- **Source material**:

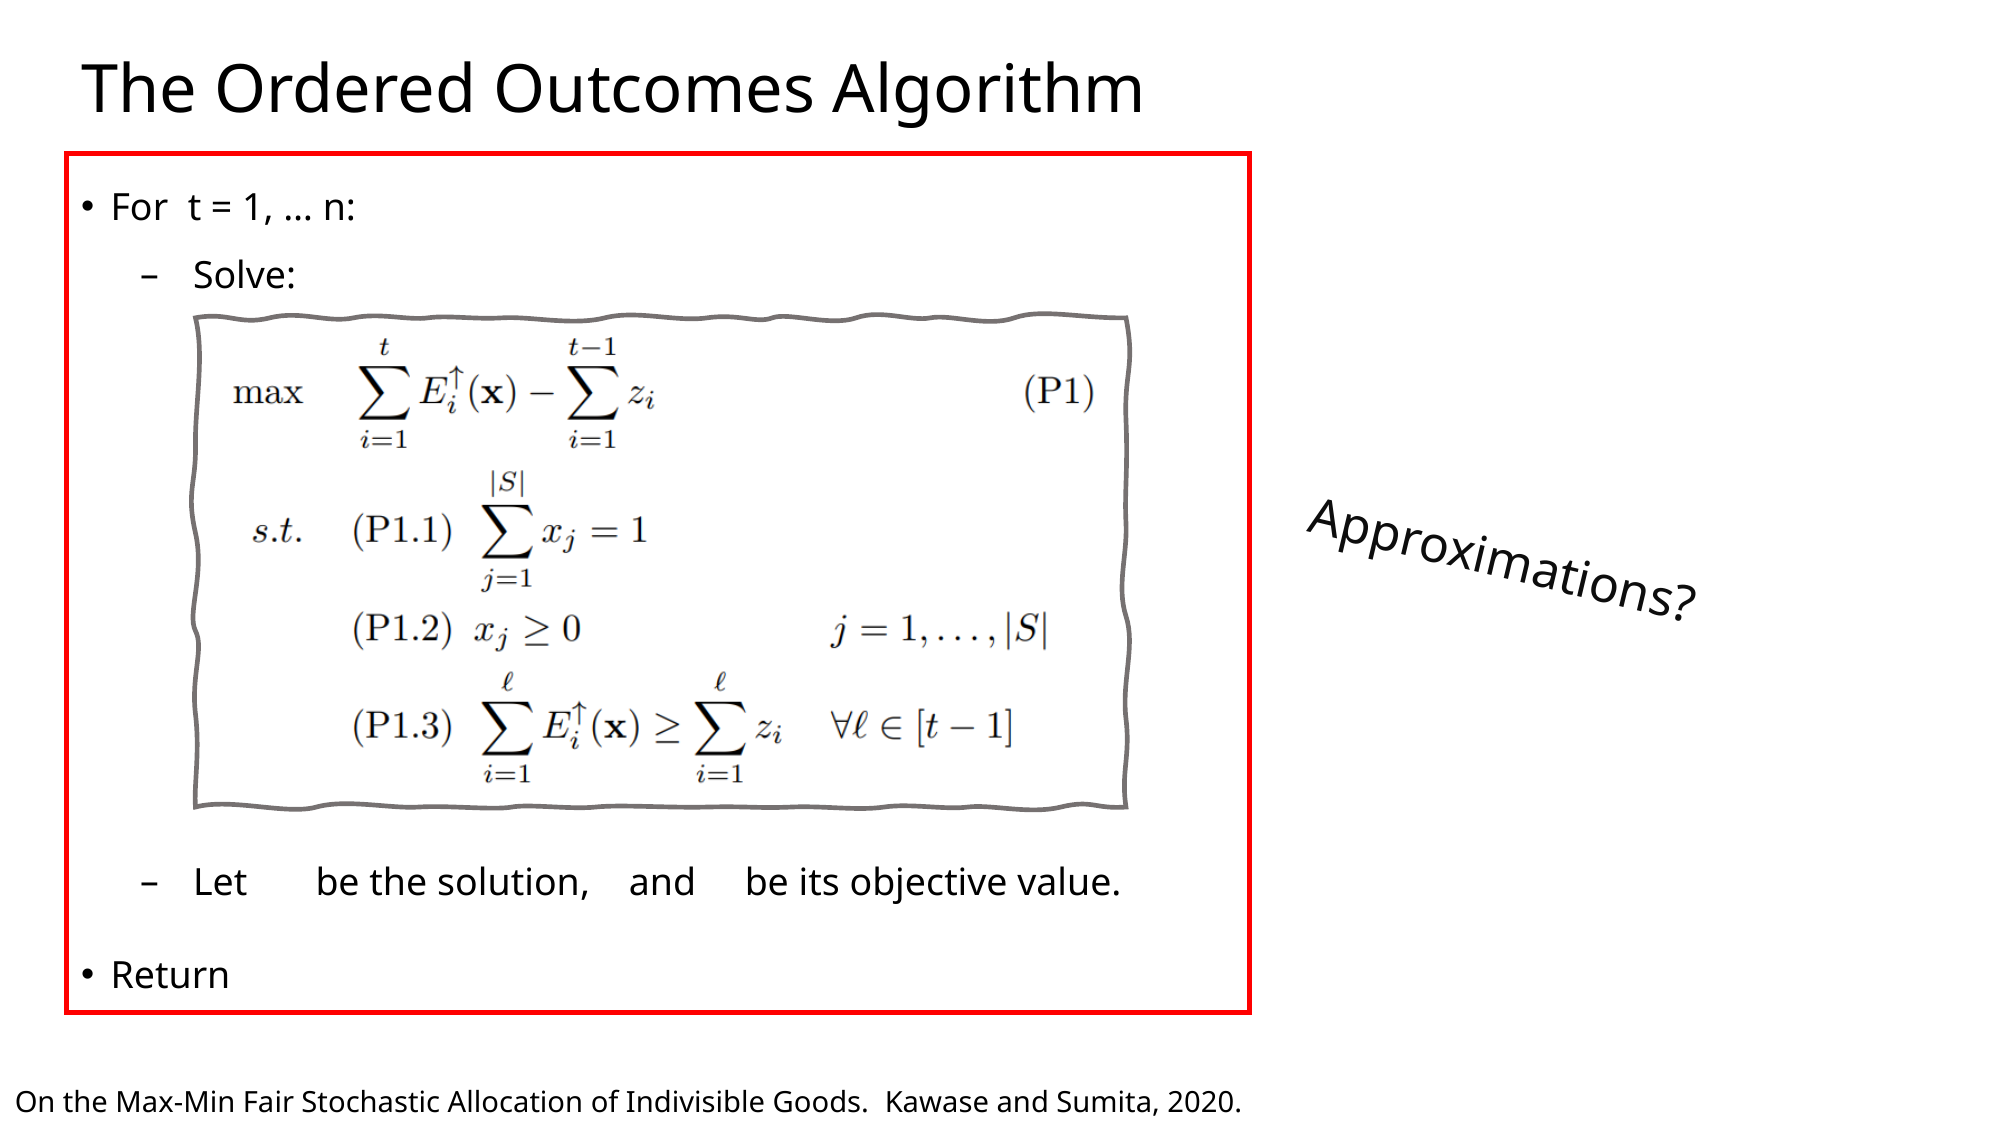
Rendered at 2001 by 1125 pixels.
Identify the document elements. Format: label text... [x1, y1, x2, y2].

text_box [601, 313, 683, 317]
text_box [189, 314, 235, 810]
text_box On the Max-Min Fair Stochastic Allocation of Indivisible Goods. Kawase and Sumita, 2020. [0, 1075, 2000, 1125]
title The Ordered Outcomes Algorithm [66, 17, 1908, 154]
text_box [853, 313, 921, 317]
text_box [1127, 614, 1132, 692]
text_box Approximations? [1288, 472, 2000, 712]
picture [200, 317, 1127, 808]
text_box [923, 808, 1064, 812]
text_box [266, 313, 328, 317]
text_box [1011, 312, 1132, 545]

---

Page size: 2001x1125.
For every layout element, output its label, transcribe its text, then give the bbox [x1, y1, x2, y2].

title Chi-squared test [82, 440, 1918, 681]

--

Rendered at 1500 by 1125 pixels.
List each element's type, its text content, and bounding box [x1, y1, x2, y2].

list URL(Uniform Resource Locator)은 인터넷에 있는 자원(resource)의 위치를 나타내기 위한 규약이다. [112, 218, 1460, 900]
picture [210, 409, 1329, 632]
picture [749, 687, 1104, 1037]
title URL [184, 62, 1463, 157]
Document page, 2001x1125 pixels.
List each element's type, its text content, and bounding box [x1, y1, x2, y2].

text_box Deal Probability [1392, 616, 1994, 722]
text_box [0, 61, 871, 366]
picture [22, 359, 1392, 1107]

- **Exercise details**: What lines in the entries contain "pixels"? Report each one by copying it.

- **Task response**:
Rendered at 2001 by 1125 pixels.
Rendered at 1500 by 1125 pixels.
Document page, 2001x1125 pixels.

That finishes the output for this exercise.